The Time of Our Lives (by Jonathan Storment)

The Time of Our Lives (by Jonathan Storment) March 5, 2014

The Time of Our Lives

I come from a Free Church tradition, for those of you who don’t know, that doesn’t mean we have a symbol of an eagle for our services, it just means that we aren’t as tied to the historic liturgy and traditions from older streams of Christianity (like creeds or prayer books)

I am aware of the dangers and the benefits of a free church, but these are my people, and I plan to be with them as long as they will have me. However…

One of the things I’d love to reintroduce to my tribe, or at least my church, is the Christian calendar.

To be honest, it is a learning curve for me. Growing up, my family was suspicious of all things Catholic.  My parents barely let me be friends with girls named Mary.

So since Christian tradition doesn’t swing a big stick for us, I’d like to argue for it from the last place my people would expect.

The Bible.

Specifically,  Leviticus.

Stuck between all those passages about how to kill a goat and abominations, there is an incredibly powerful idea, that our time matters, and the story we lay on top of our time matters.

God gives His first people a calendar, with an annual cadence, as a way of telling a story about their time that is more than just when to plant and when to harvest.

Did you know that the Bible talks about how we think about time on almost 1,000 different occasions? In fact, the Bible cares just as much about time as the modern Western person, but in a very different way.

I doubt most people in America have a strong awareness of time as sacred.

Or at least we don’t think we do. 

Did you know that more men get vasectomies during March Madness than any other time of the year? (Which I think is both brilliant, and telling.)  We do set apart certain parts of the year. The danger of not paying attention to the Christian calendar is that we will orient our time around something other than God and His work in our lives. We will orient our days around April 15th or July 4th or Superbowl Sunday.

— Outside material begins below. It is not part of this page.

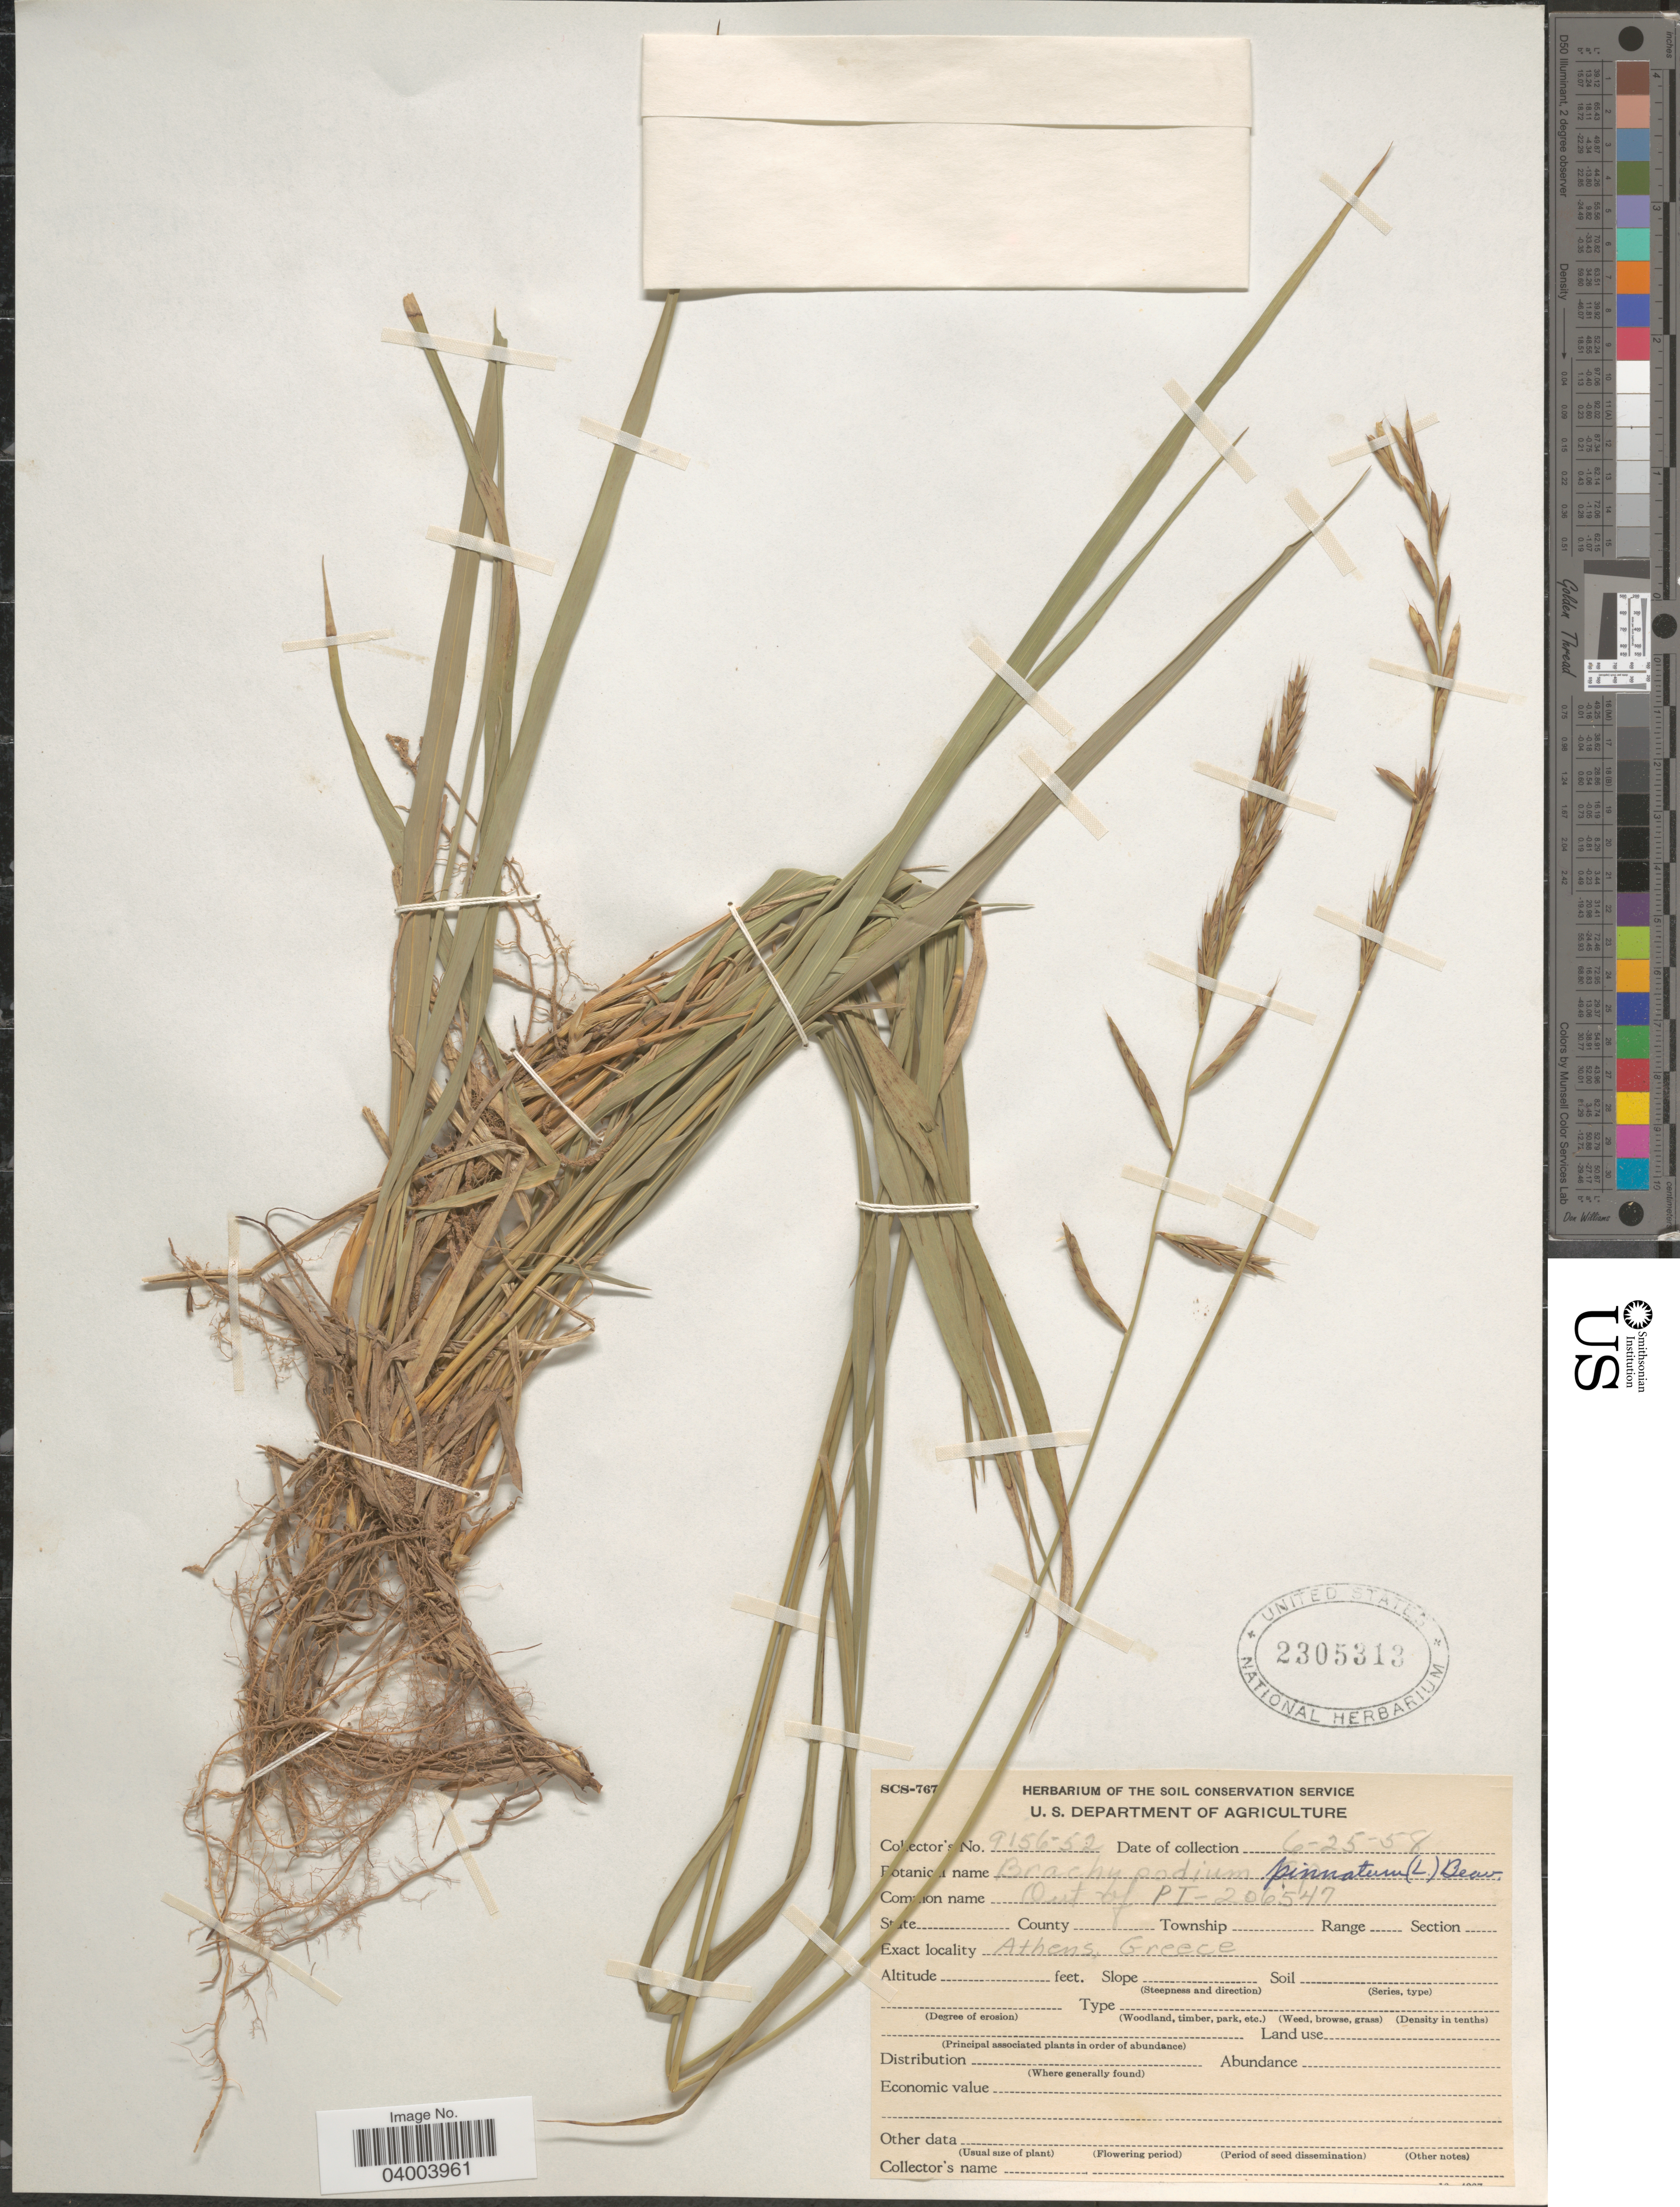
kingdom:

We get our word “holiday” from the idea of Holy Days. There are certain days and seasons that are different than others. They are days that are set apart to remind us that the Jewish/Christian faith is one that is rooted in history.

Something happened. Actually lots of somethings have happened, and how we view our time is one of the ways we remember, because we think God is up to something; because we live in an enchanted world where God has been working all along.

There is a deep seated human need for all our life to not just blend into one continuous stream of moments. We know intuitively that there is a time for joy and a time for tears.

A couple of months ago I read a fascinating article in the New York Times about how people inside prison view time. As a former jail chaplain I thought it was incredibly accurate. Inmates don’t wear watches, they don’t count time the way people on the outside do. They measure time in months, not minutes.

The man writing the article, had taught inmates for over a decade, and had learned from them to measure time in a different way, they taught him to measure time by love and loss. Time wasn’t just a series of to-do lists but a way of recounting meaning, and determining future direction.

Which is very much like the way the Bible talks about it.

One of the books of the Bible, Ecclesiastes, says that time is God’s way of helping us embrace our limitations. We will live and we will die and the world will go on. And so we should number our days because this is wisdom.

Time is God’s gift to us…which carries the idea that what we do with it is our gift back to God.

This leads me to Lent, a season of honest appraisal of the state of our hearts. And while this season is new to me, Lent is starting to make just as much sense to me as Easter.

Lent, is the Easter season’s misunderstood sibling, it is the other side of the coin for Easter. Because if you really want to understand Easter, you have to really understand death.

Before we can get to the truth of the resurrection, we have to look death squarely in the face. Not just the abstract versions of death, but the ones which we are more familiar with. The way death came to our marriages, or that friendship, or that job, or the thousand other ways that we have been bearers of death in our life.

For religious people, Lent can be a painful, difficult experience. Maybe that is why the Christians of old observed it.

We can start to believe that if we sing the right songs, or participate in some ritual, that this darkness won’t be true of us anymore. But a stained glass version of denial is just as poisonous as any other version.

This is Lent. It can be painful, but it also is very freeing.

It is the way Christians have worked into the calendar a time to prepare for good news, by being very, very honest about the bad bits that led up to it. It is where Christians have forced themselves to come to grips with their face in the yelling, shouting crowd saying, “Crucify Him! May His blood be on our heads!”

In a time of culture wars, political shouting matches, and increased belligerent social discourse, Lent whispers to Christians “Remember your sin and drop your stones.”

Lent reminds us what drew us to Jesus in the first place. Grace, before it is received is an indictment, and forgiveness leads with an honest naming of wrongdoing.

Because only the sick need a doctor, and only those made from dust need Resurrection.